Copy every text line of the items below word for word. Omit the pictures.

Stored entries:
---*---

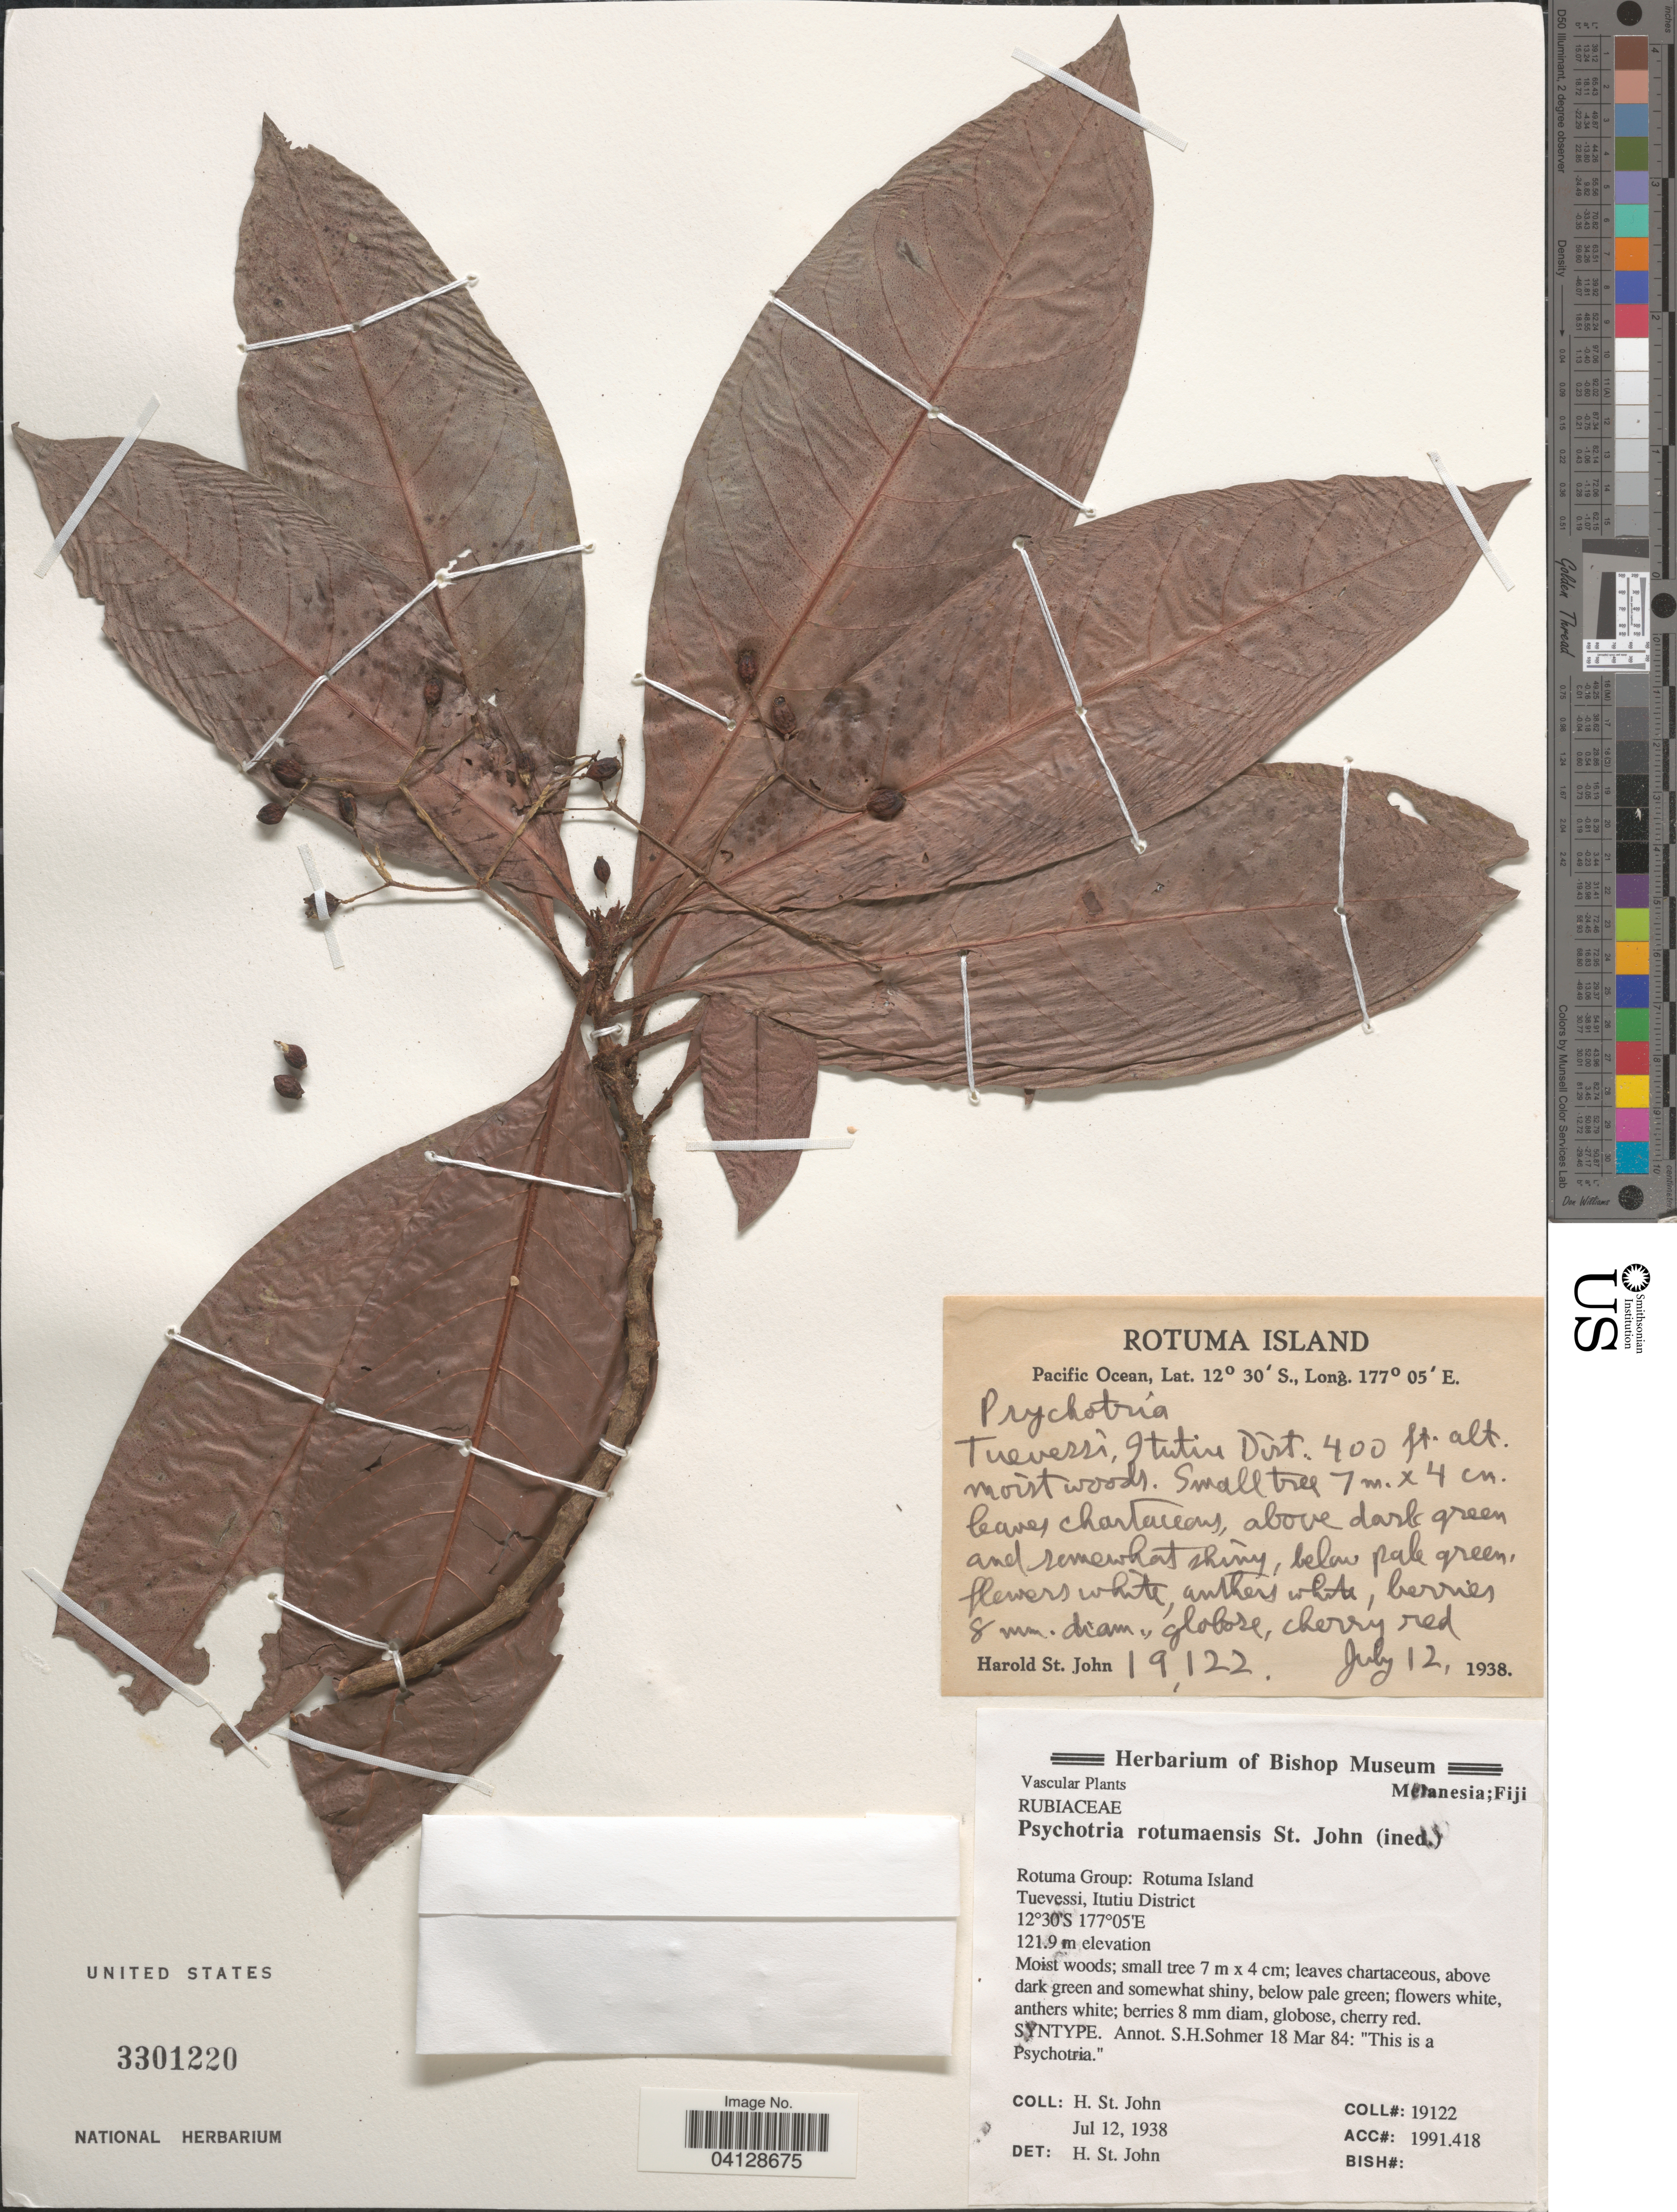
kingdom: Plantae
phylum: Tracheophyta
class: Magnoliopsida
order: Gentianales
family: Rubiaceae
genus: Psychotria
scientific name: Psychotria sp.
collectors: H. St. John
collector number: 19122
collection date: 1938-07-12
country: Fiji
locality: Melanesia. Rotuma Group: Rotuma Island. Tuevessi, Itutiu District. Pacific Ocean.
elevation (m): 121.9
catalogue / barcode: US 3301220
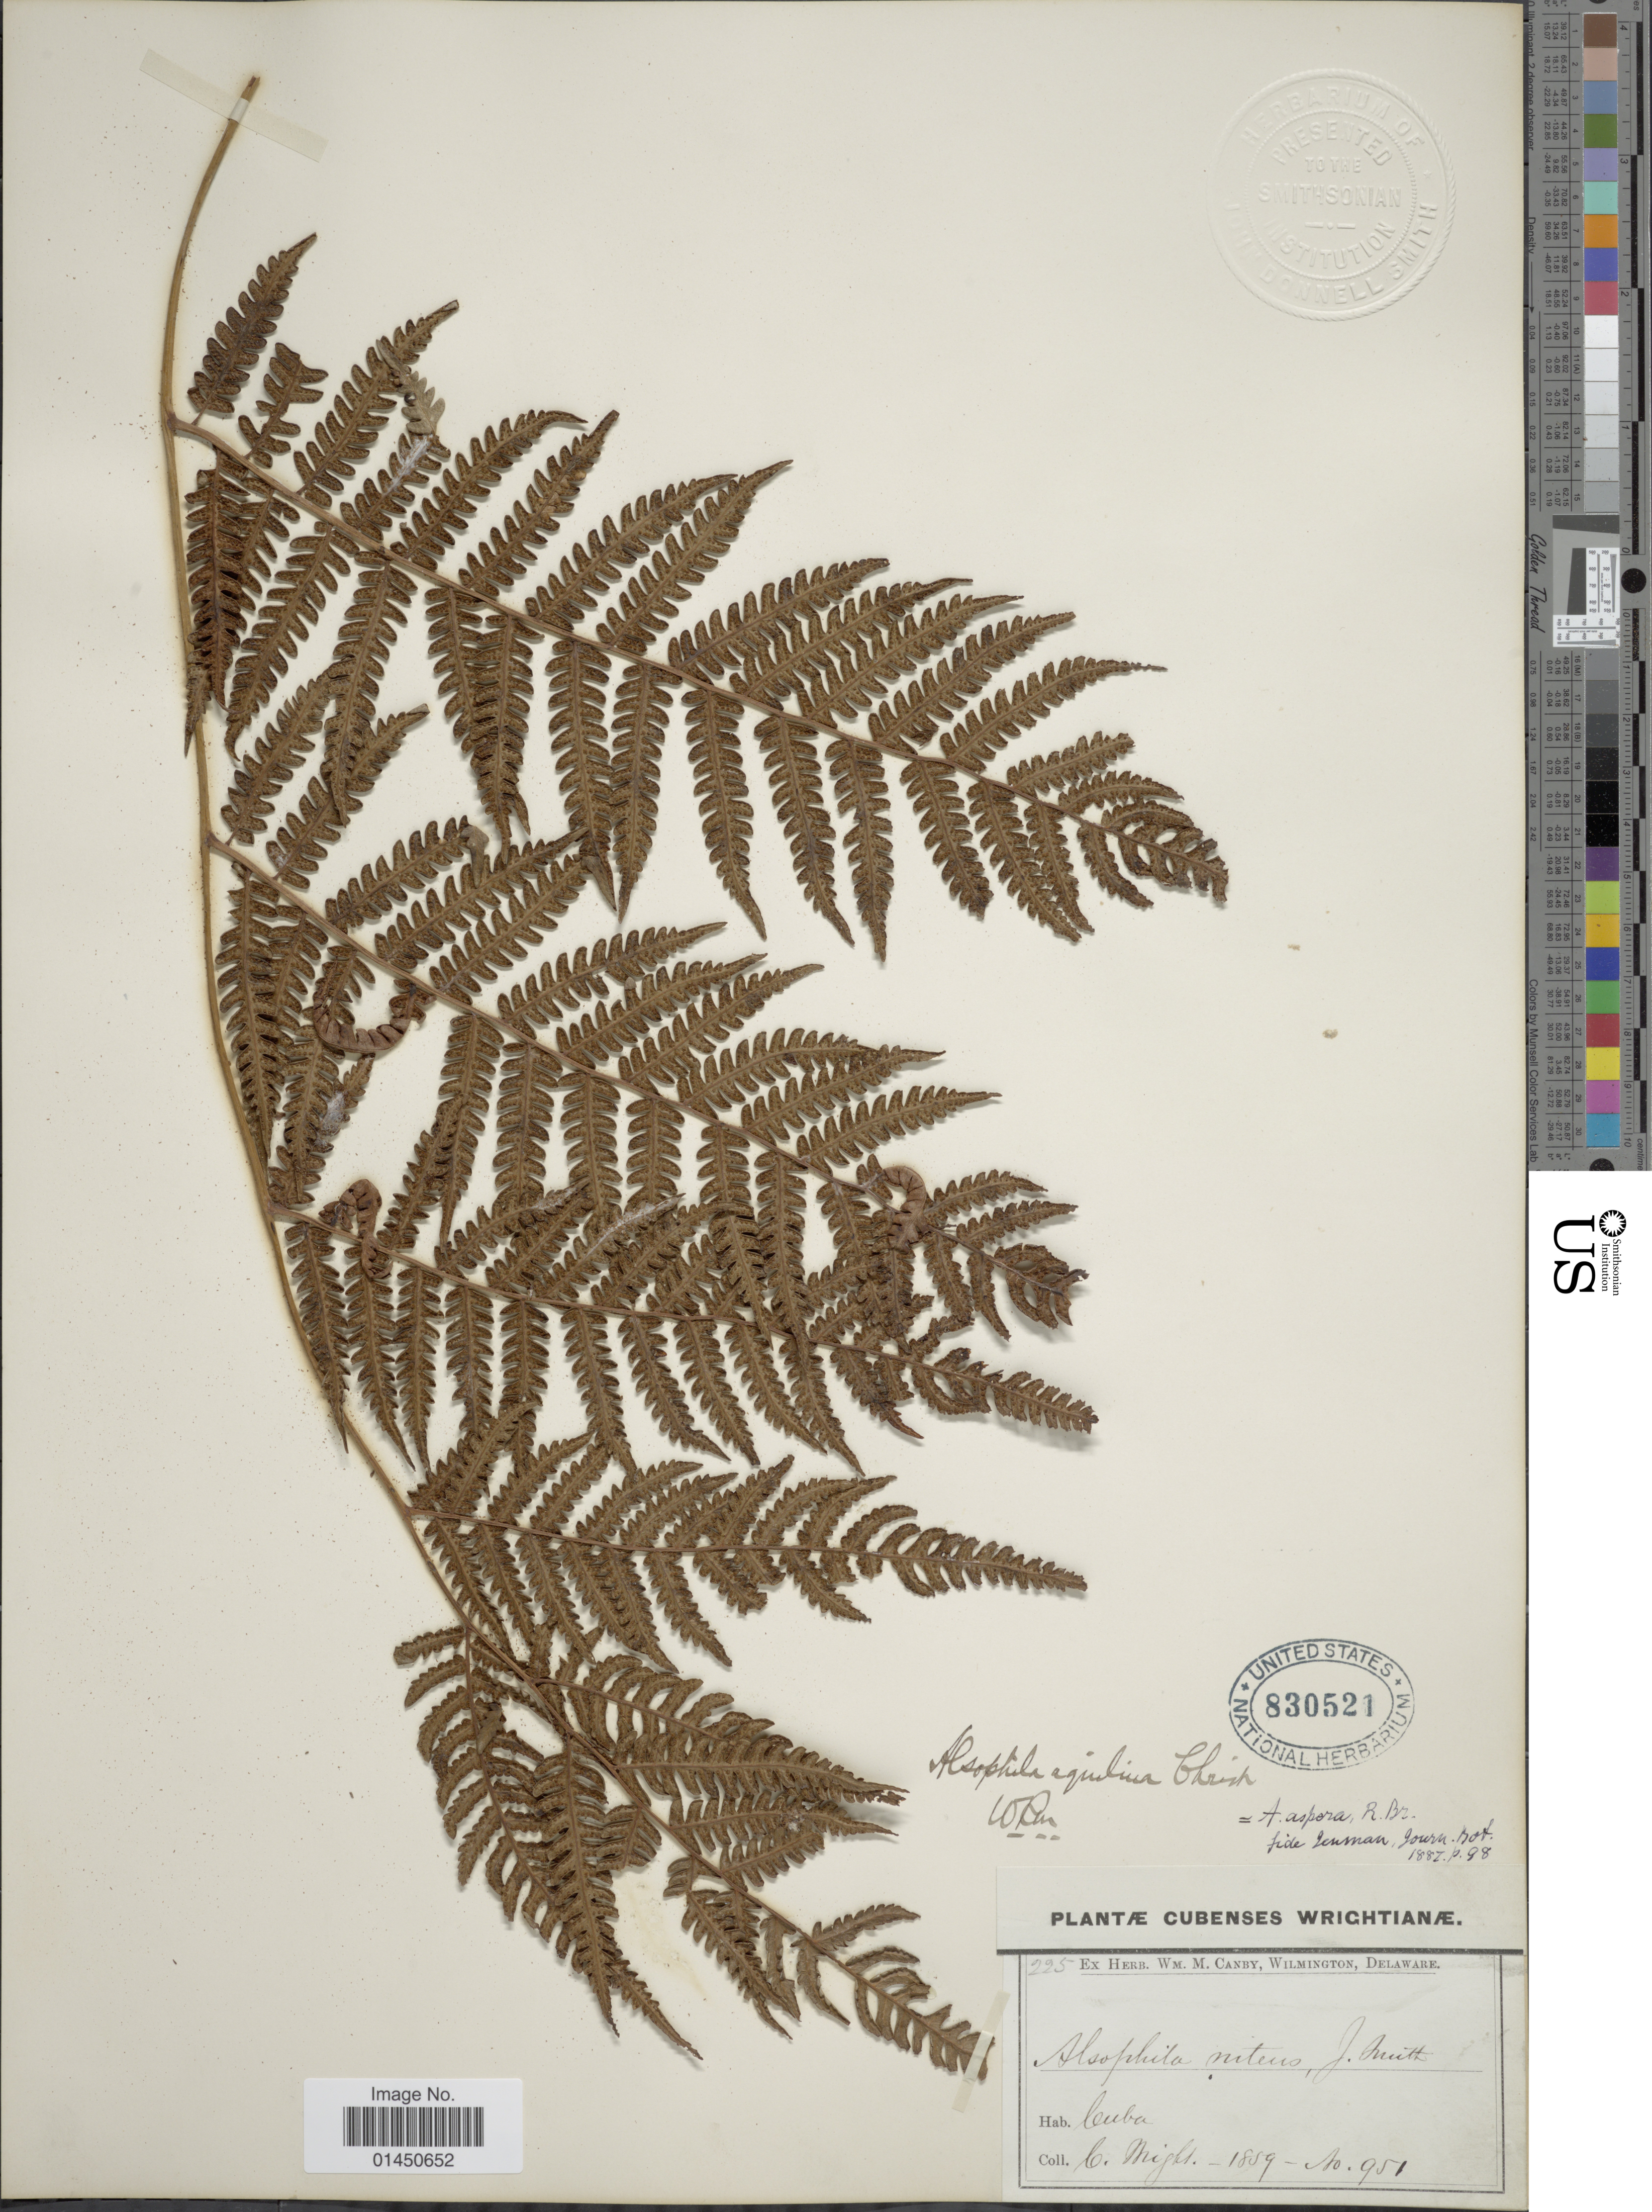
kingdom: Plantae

---*---

TASK SOLUTION:
kingdom: Plantae
phylum: Tracheophyta
class: Magnoliopsida
order: Gentianales
family: Rubiaceae
genus: Psychotria
scientific name: Psychotria sp.
collectors: H. St. John
collector number: 19122
collection date: 1938-07-12
country: Fiji
locality: Melanesia. Rotuma Group: Rotuma Island. Tuevessi, Itutiu District. Pacific Ocean.
elevation (m): 121.9
catalogue / barcode: US 3301220
kingdom: Plantae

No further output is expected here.